» What to work on
Print every entry word for word, but omit the pictures.

Data extracted from a collection

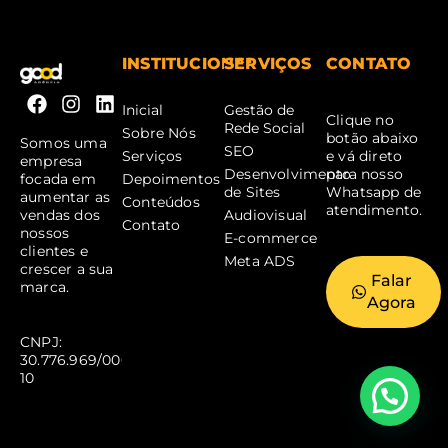
INSTITUCIONAL
SERVIÇOS
CONTATO
Inicial
Gestão de
Clique no
Rede Social
Sobre Nós
botão abaixo
Somos uma
SEO
Serviços
e vá direto
empresa
Desenvolvimento
para nosso
Depoimentos
focada em
de Sites
Whatsapp de
aumentar as
Conteúdos
atendimento.
Audiovisual
vendas dos
Contato
nossos
E-commerce
clientes e
Meta ADS
crescer a sua
Falar
marca.
Agora
CNPJ:
30.776.969/0001-
10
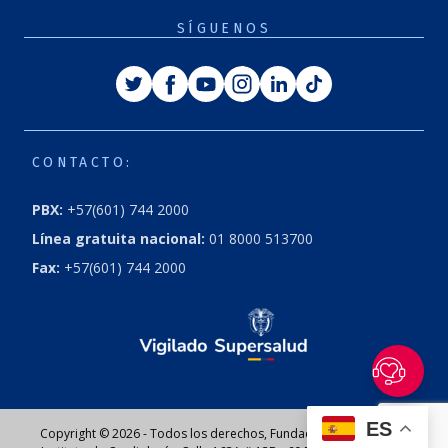
SÍGUENOS
Twitter
Facebook
Youtube
Instagram
Linkedin
Tiktok
CONTACTO:
PBX:
+57(601) 744 2000
Línea gratuita nacional:
01 8000 513700
Fax:
+57(601) 744 2000
ES
Copyright © 2026 - Todos los derechos, Fundación Cardioinfantil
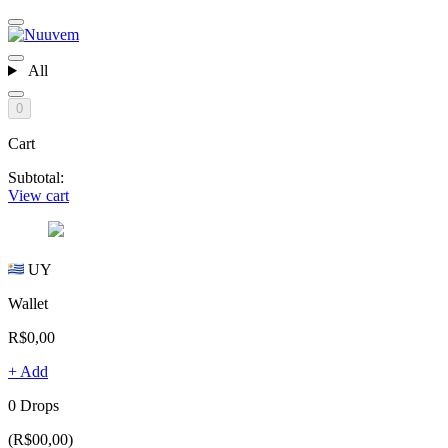
All
0
Cart
Subtotal:
View cart
UY
Wallet
R$0,00
+ Add
0 Drops
(R$00,00)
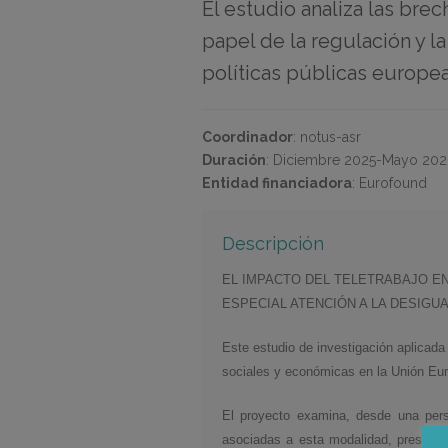
El estudio analiza las brec
papel de la regulación y la
políticas públicas europea
Coordinador
:
notus-asr
Duración
:
Diciembre 2025-Mayo 20
Entidad financiadora
:
Eurofound
Descripción
EL IMPACTO DEL TELETRABAJO EN
ESPECIAL ATENCIÓN A LA DESIGU
Este estudio de investigación aplicada 
sociales y económicas en la Unión Eur
El proyecto examina, desde una persp
asociadas a esta modalidad, prestando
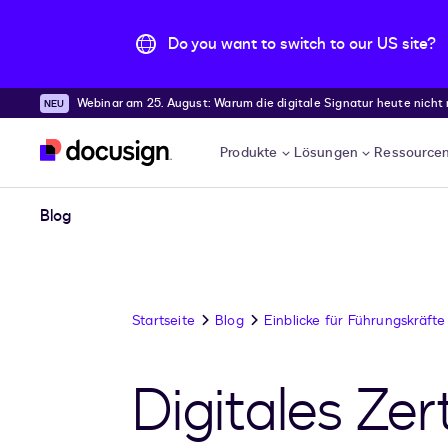
Do you want to switch to our US site?
Webinar am 25. August: Warum die digitale Signatur heute nicht
Überspringen und weiter zum Hauptinhalt
Produkte
Lösungen
Ressource
Blog
Startseite
Blog
Einblicke für Führungskräfte
Digitales Zer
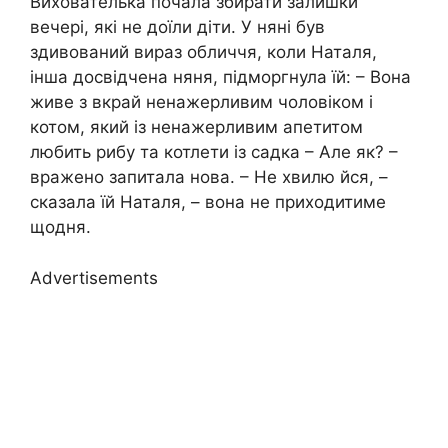
Вихователька почала збирати залишки
вечері, які не доїли діти. У няні був
здивований вираз обличчя, коли Наталя,
інша досвідчена няня, підморгнула їй: – Вона
живе з вкрай ненажерливим чоловіком і
котом, який із ненажерливим апетитом
любить рибу та котлети із садка – Але як? –
вражено запитала нова. – Не хвилю йся, –
сказала їй Наталя, – вона не приходитиме
щодня.
Advertisements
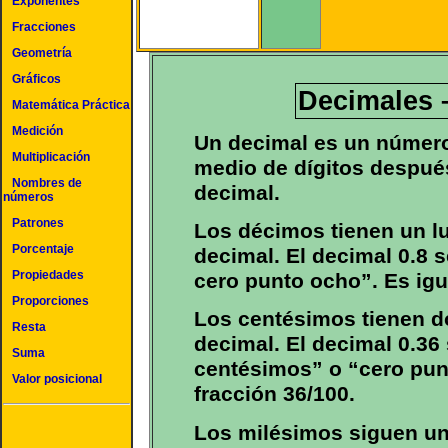
Exponentes
Fracciones
Geometría
Gráficos
Decimales 
Matemática Práctica
Medición
Un decimal es un número 
Multiplicación
medio de dígitos despué
Nombres de
decimal.
números
Patrones
Los décimos tienen un l
Porcentaje
decimal. El decimal 0.8 
Propiedades
cero punto ocho”. Es igua
Proporciones
Los centésimos tienen d
Resta
decimal. El decimal 0.36 
Suma
centésimos” o “cero punto
Valor posicional
fracción 36/100.
Los milésimos siguen un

» Finished task
INSTITUCIONAL
SERVIÇOS
CONTATO
Inicial
Gestão de
Clique no
Rede Social
Sobre Nós
botão abaixo
Somos uma
SEO
Serviços
e vá direto
empresa
Desenvolvimento
para nosso
Depoimentos
focada em
de Sites
Whatsapp de
aumentar as
Conteúdos
atendimento.
Audiovisual
vendas dos
Contato
nossos
E-commerce
clientes e
Meta ADS
crescer a sua
Falar
marca.
Agora
CNPJ:
30.776.969/0001-
10
SÍGUENOS
Twitter
Facebook
Youtube
Instagram
Linkedin
Tiktok
CONTACTO:
PBX:
+57(601) 744 2000
Línea gratuita nacional:
01 8000 513700
Fax:
+57(601) 744 2000
ES
Copyright © 2026 - Todos los derechos, Fundación Cardioinfantil
All
0
Cart
Subtotal:
View cart
UY
Wallet
R$0,00
+ Add
0 Drops
(R$00,00)
El estudio analiza las brec
papel de la regulación y la
políticas públicas europea
Coordinador
:
notus-asr
Duración
:
Diciembre 2025-Mayo 20
Entidad financiadora
:
Eurofound
Descripción
EL IMPACTO DEL TELETRABAJO EN
ESPECIAL ATENCIÓN A LA DESIGU
Este estudio de investigación aplicada 
sociales y económicas en la Unión Eur
El proyecto examina, desde una persp
asociadas a esta modalidad, prestando
Do you want to switch to our US site?
Webinar am 25. August: Warum die digitale Signatur heute nicht
Überspringen und weiter zum Hauptinhalt
Produkte
Lösungen
Ressource
Blog
Startseite
Blog
Einblicke für Führungskräfte
Digitales Zer
Вихователька почала збирати залишки
вечері, які не доїли діти. У няні був
здивований вираз обличчя, коли Наталя,
інша досвідчена няня, підморгнула їй: – Вона
живе з вкрай ненажерливим чоловіком і
котом, який із ненажерливим апетитом
любить рибу та котлети із садка – Але як? –
вражено запитала нова. – Не хвилю йся, –
сказала їй Наталя, – вона не приходитиме
щодня.
Advertisements
Exponentes
Fracciones
Geometría
Gráficos
Decimales 
Matemática Práctica
Medición
Un decimal es un número 
Multiplicación
medio de dígitos despué
Nombres de
decimal.
números
Patrones
Los décimos tienen un l
Porcentaje
decimal. El decimal 0.8 
Propiedades
cero punto ocho”. Es igua
Proporciones
Los centésimos tienen d
Resta
decimal. El decimal 0.36 
Suma
centésimos” o “cero punto
Valor posicional
fracción 36/100.
Los milésimos siguen un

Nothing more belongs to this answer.